Actually, yes! I picked up Go this week, and I'm actually really enjoying it. I did, however, hit a slight stumbling block because I needed to cryptographically sign some files to the PKCS#7 standard.
The 'usual suspects' have library support for this (Ruby, PHP, etc etc): Go does not (so I invoke openssl from within Go instead).
Putting that aside, it is a great language and one I'm really enjoying using. I primarily work in Objective-C, so it makes a nice change!
I suspect the 'usual suspects' just wrap OpenSSL, you can use Go bindings for OpenSSL too, but I'm also sure Adam Langley, who is responsible for the Go crypto lib and the main crypto guru for Chrome will be happy to help get any bits that you are currently missing into the go.crypto repo.
Hell, Go even has an official ssh library, I don't think any of the 'sual suspects' has that ;)
To be fair, I didn't actually expect Go to have it covered. I was porting over some Ruby code, and it just meant a little diversion via the OS/Exec package.
Honestly the project is only a few days old and really sucks, but I found wrapping OpenSSL's SHA and AES features trivial. cgo is the most awesome FFI I've ever used. SHA hashing is actually faster using the OpenSSL version.
Please feel free to fork and add your features, in the meantime I'm working on adding support for a TLS listener/connection like crypto/tls.{listener,Conn}. http://golang.org/src/pkg/crypto/tls/
I was very excited when I learned Go had standard library support for ASN.1 as I want to write a Go implementation of my companies ASN.1 protocol, but then I realized it was DER and not BER. I need a library that has good support for BER. That said there is a 3rd party BER 'asn1-ber' library that exists on Github, but I have not had time to explore it enough, and the description for the project says it is very basic; just enough for the LDAP protocol.
Machine learning, natural language processing, linear algebra.

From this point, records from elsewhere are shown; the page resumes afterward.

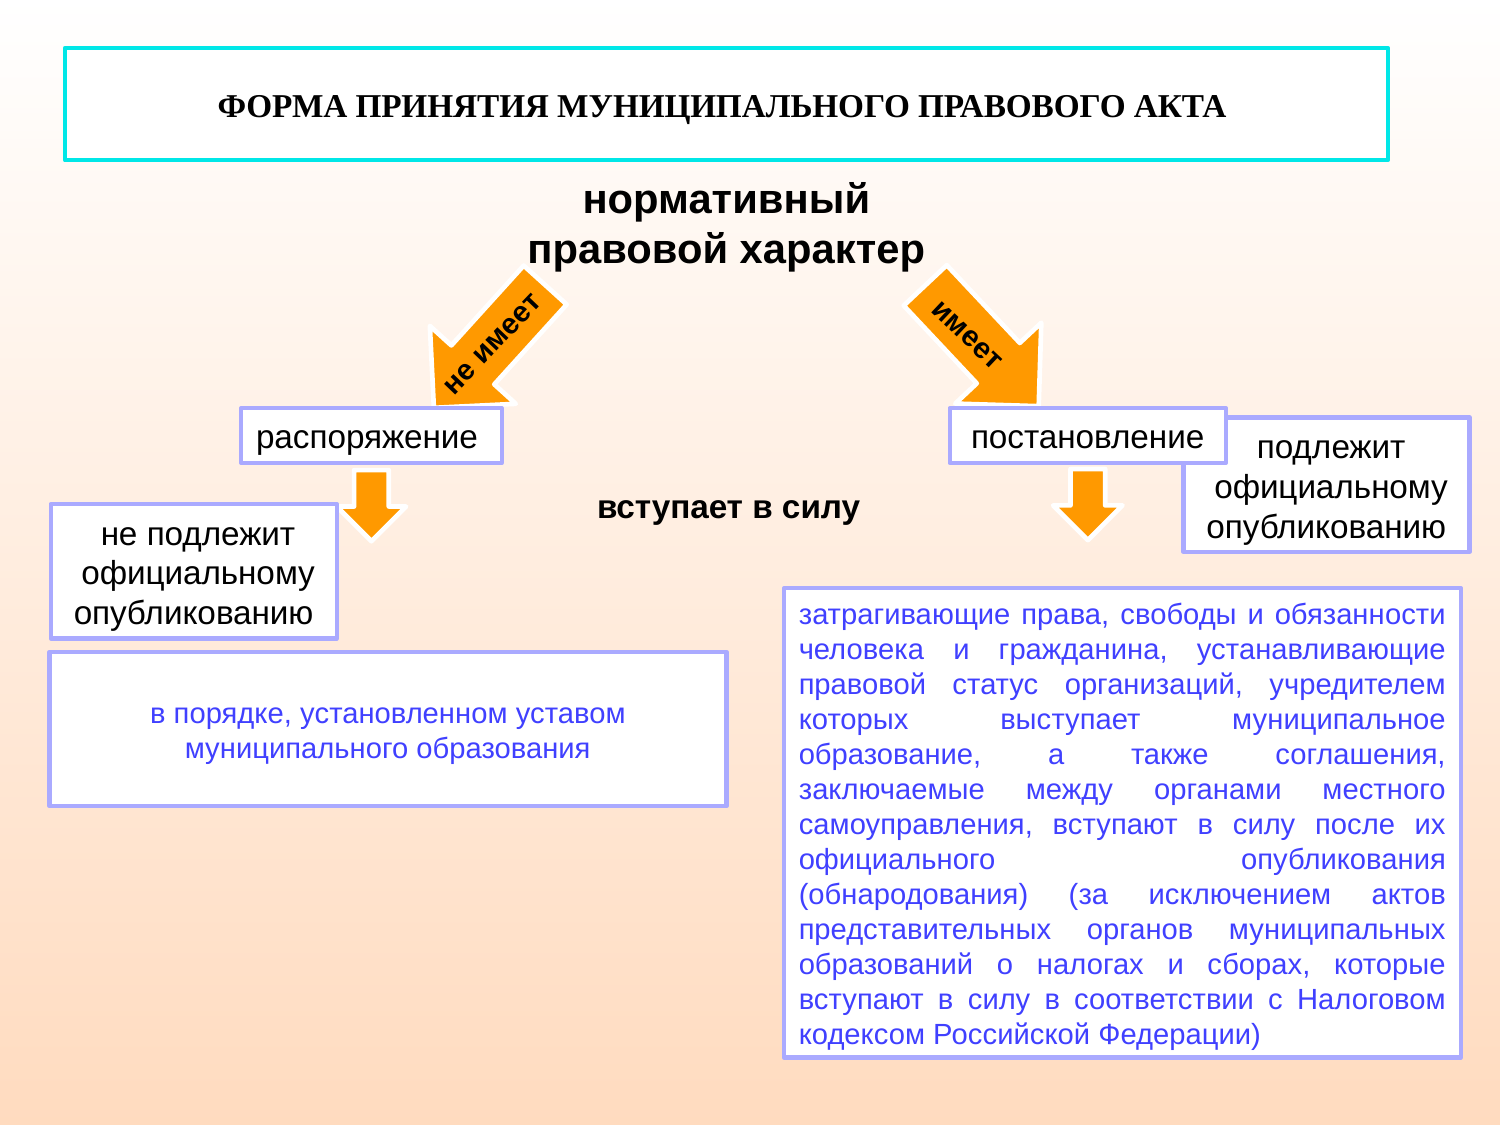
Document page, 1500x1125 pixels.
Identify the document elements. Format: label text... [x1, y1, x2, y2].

text_box постановление [948, 406, 1228, 465]
text_box вступает в силу [501, 477, 956, 533]
text_box подлежит официальному опубликованию [1181, 415, 1472, 554]
text_box [955, 396, 972, 405]
text_box затрагивающие права, свободы и обязанности человека и гражданина, устанавливающие правовой статус организаций, учредителем которых выступает муниципальное образование, а также соглашения, заключаемые между органами местного самоуправления, вступают в силу после их официального опубликования (обнародования) (за исключением актов представительных органов муниципальных образований о налогах и сборах, которые вступают в силу в соответствии с Налоговом кодексом Российской Федерации) [782, 586, 1463, 1060]
text_box не подлежит официальному опубликованию [49, 502, 339, 641]
text_box [1053, 469, 1123, 541]
text_box [499, 396, 516, 405]
text_box имеет [856, 222, 1082, 444]
text_box в порядке, установленном уставом муниципального образования [47, 650, 729, 808]
text_box нормативный правовой характер [499, 164, 954, 280]
text_box [1036, 322, 1042, 332]
text_box не имеет [379, 259, 601, 406]
text_box ФОРМА ПРИНЯТИЯ МУНИЦИПАЛЬНОГО ПРАВОВОГО АКТА [63, 46, 1390, 162]
text_box распоряжение [239, 406, 504, 465]
text_box [339, 470, 407, 542]
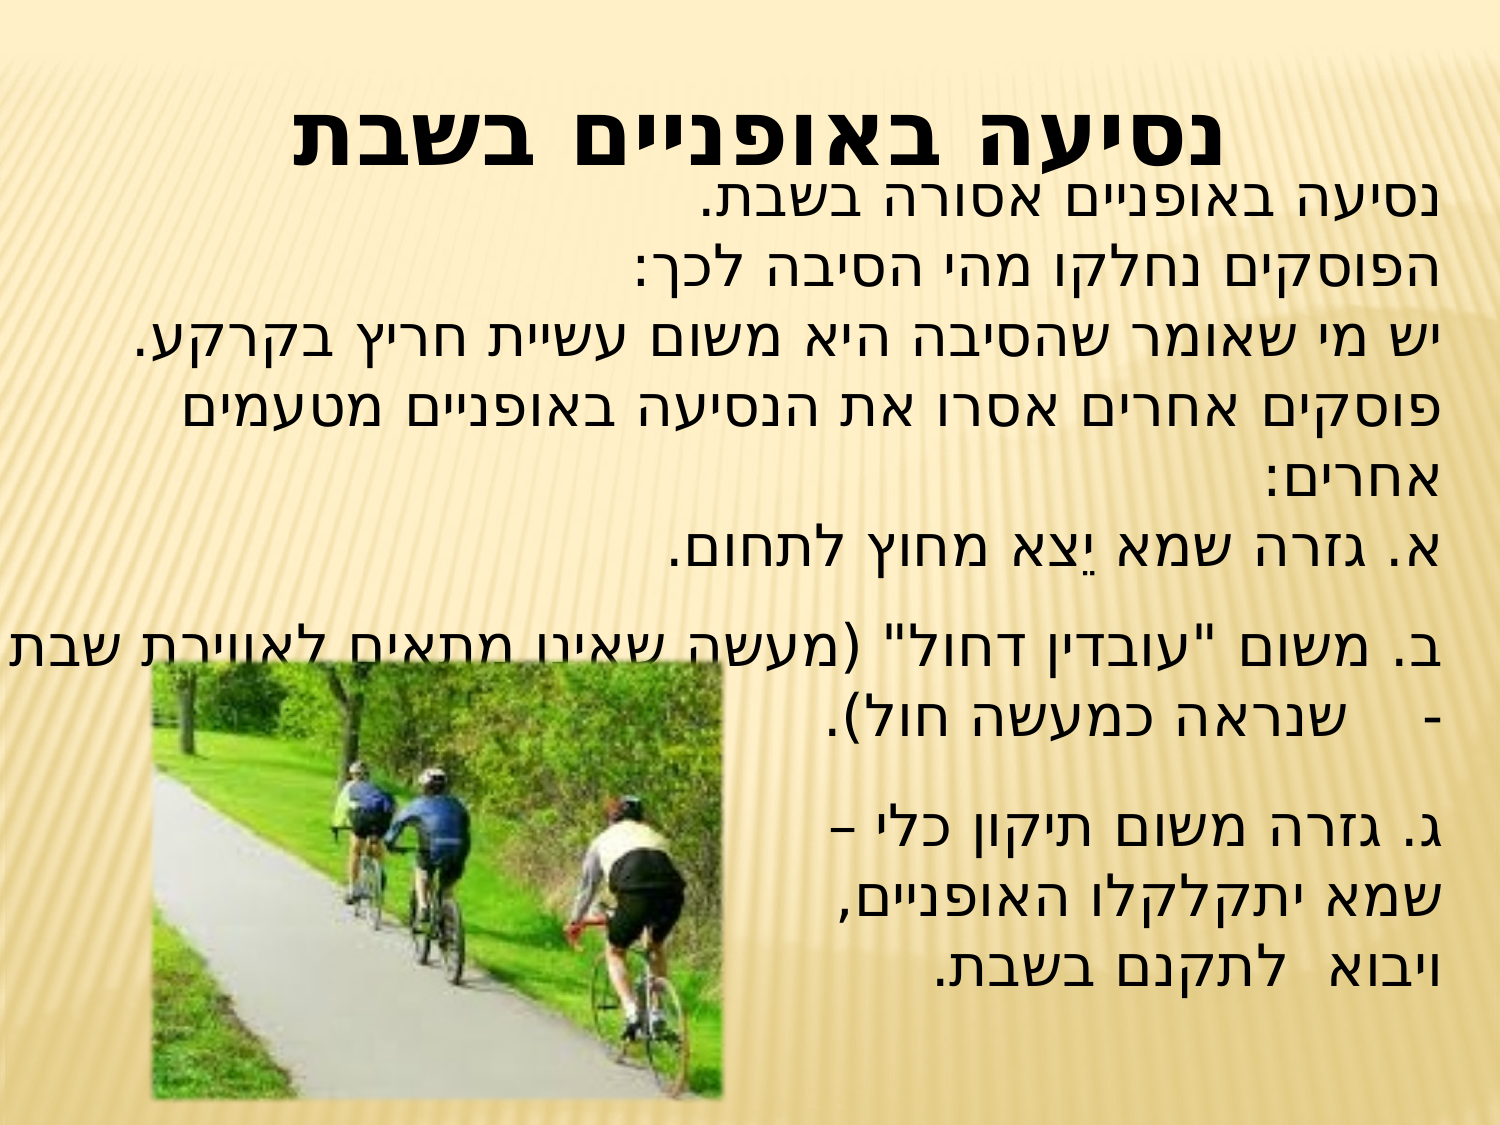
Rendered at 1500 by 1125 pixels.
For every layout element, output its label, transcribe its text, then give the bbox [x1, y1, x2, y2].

text_box נסיעה באופניים בשבת [278, 66, 1245, 191]
picture [147, 656, 727, 1104]
text_box נסיעה באופניים אסורה בשבת. הפוסקים נחלקו מהי הסיבה לכך: יש מי שאומר שהסיבה היא משום עשיית חריץ בקרקע. פוסקים אחרים אסרו את הנסיעה באופניים מטעמים אחרים: א. גזרה שמא יֵצא מחוץ לתחום. ב. משום "עובדין דחול" (מעשה שאינו מתאים לאווירת שבת - שנראה כמעשה חול). ג. גזרה משום תיקון כלי – שמא יתקלקלו האופניים, ויבוא לתקנם בשבת. [0, 151, 1459, 1066]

Extra points for bioinformatics-related stuff.
These are things that, obviously, aren't going to be on the top of a core dev team's priority list. They will come with time. But I can't do without them.

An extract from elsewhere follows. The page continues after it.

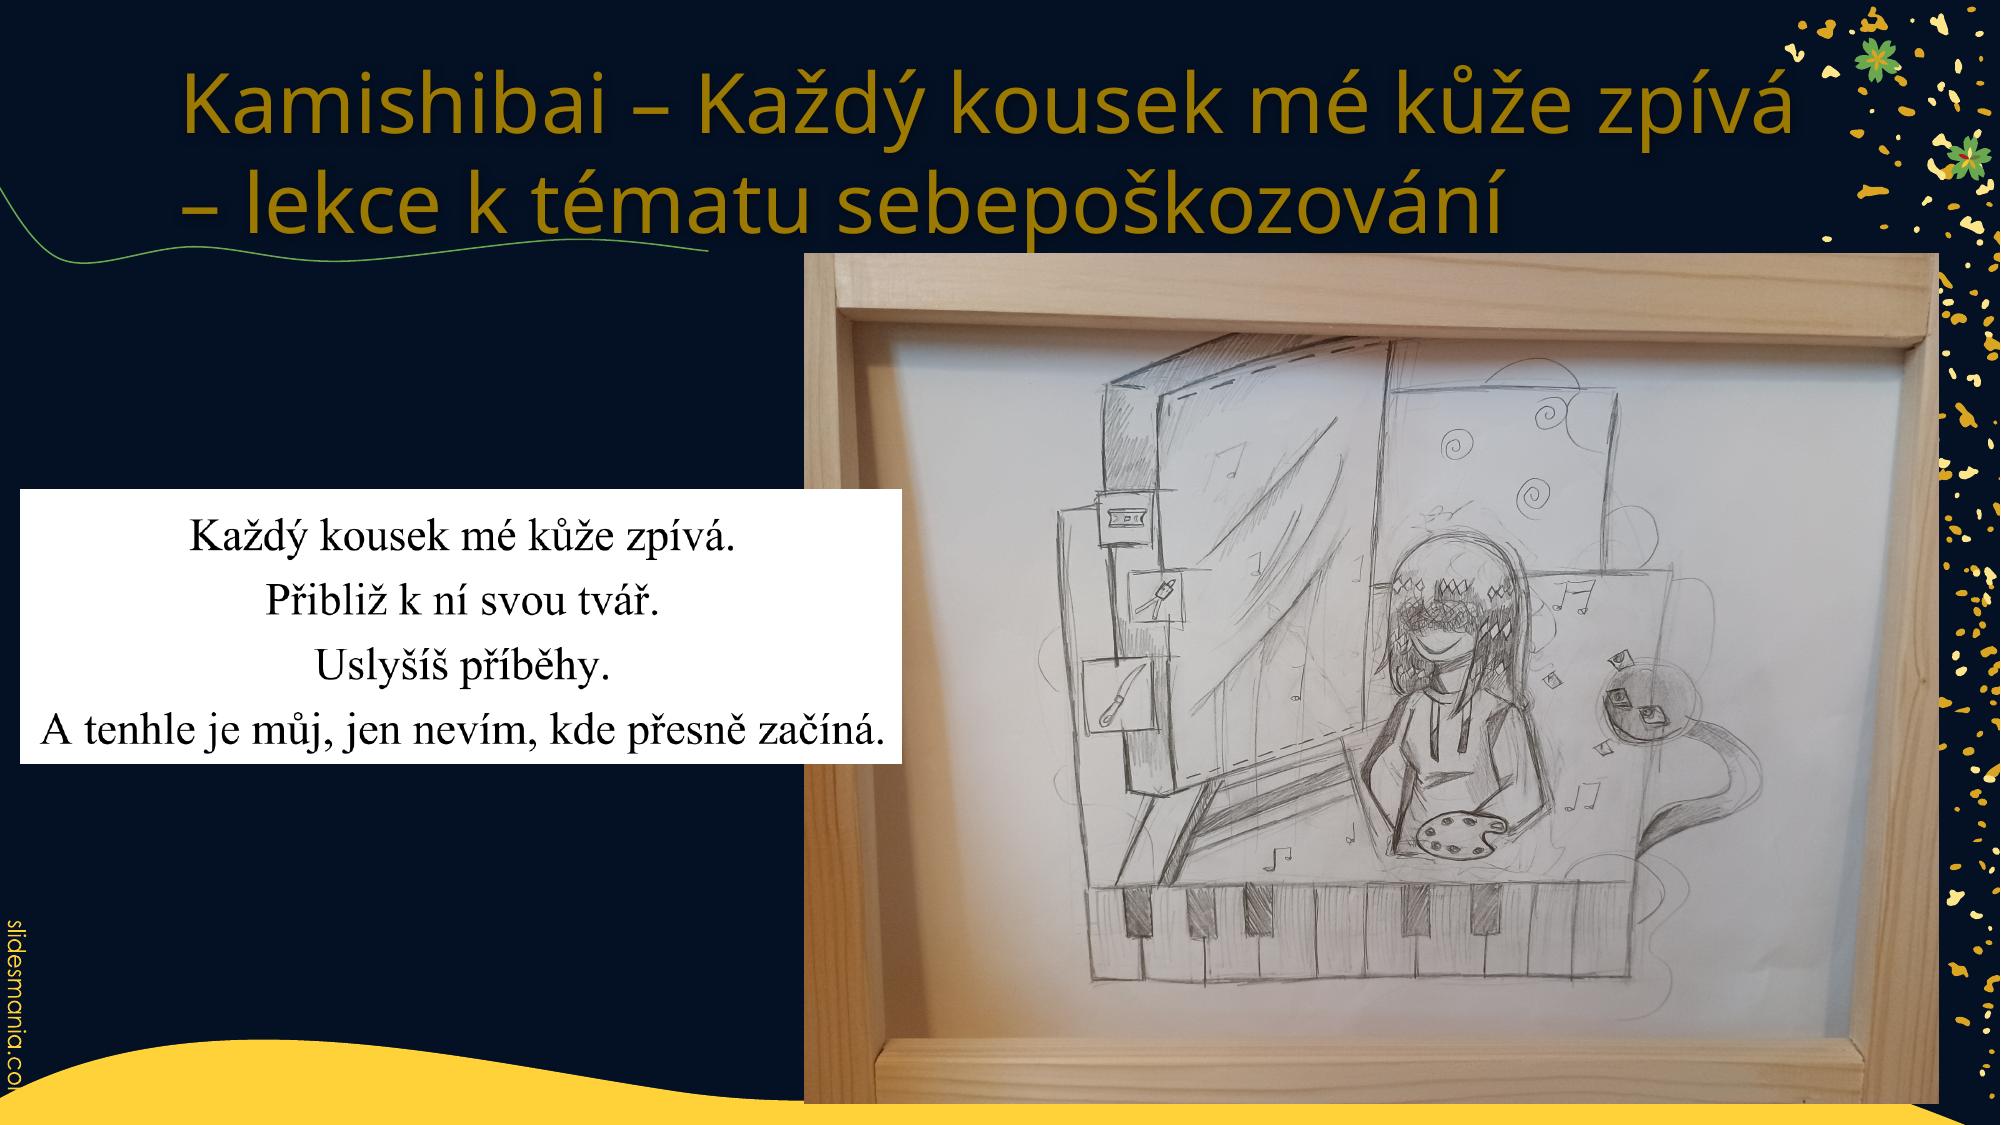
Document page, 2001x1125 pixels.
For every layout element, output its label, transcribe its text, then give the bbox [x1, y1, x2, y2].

title Kamishibai – Každý kousek mé kůže zpívá – lekce k tématu sebepoškozování [159, 97, 1848, 203]
picture [19, 252, 1939, 1105]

There are already libraries to do some of those things. There are for example several linear algebra libraries like gomatrix: http://code.google.com/p/gomatrix/
I don't know so much about bioinformatics, but I know some folks are using Go in that field without too much problem. Of course, the more specialized your needs, the greater the chances you might have to roll your own.

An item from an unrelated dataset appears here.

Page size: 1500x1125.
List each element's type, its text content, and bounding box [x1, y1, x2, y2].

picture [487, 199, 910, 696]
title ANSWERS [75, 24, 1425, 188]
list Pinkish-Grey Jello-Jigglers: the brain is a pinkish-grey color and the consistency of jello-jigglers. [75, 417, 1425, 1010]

But given that Go 1 has hardly a few months old, this is not very surprising.
It is very early days (0.083 days to be exact) but I intend to support Hinton-style "deep learning" within the next few days.
I have a feeling that Go's concurrency features will make it a good fit for various ML workloads. And it's a rare combination of expressive and metal-close, which is good fit for prototyping crunchy algorithms.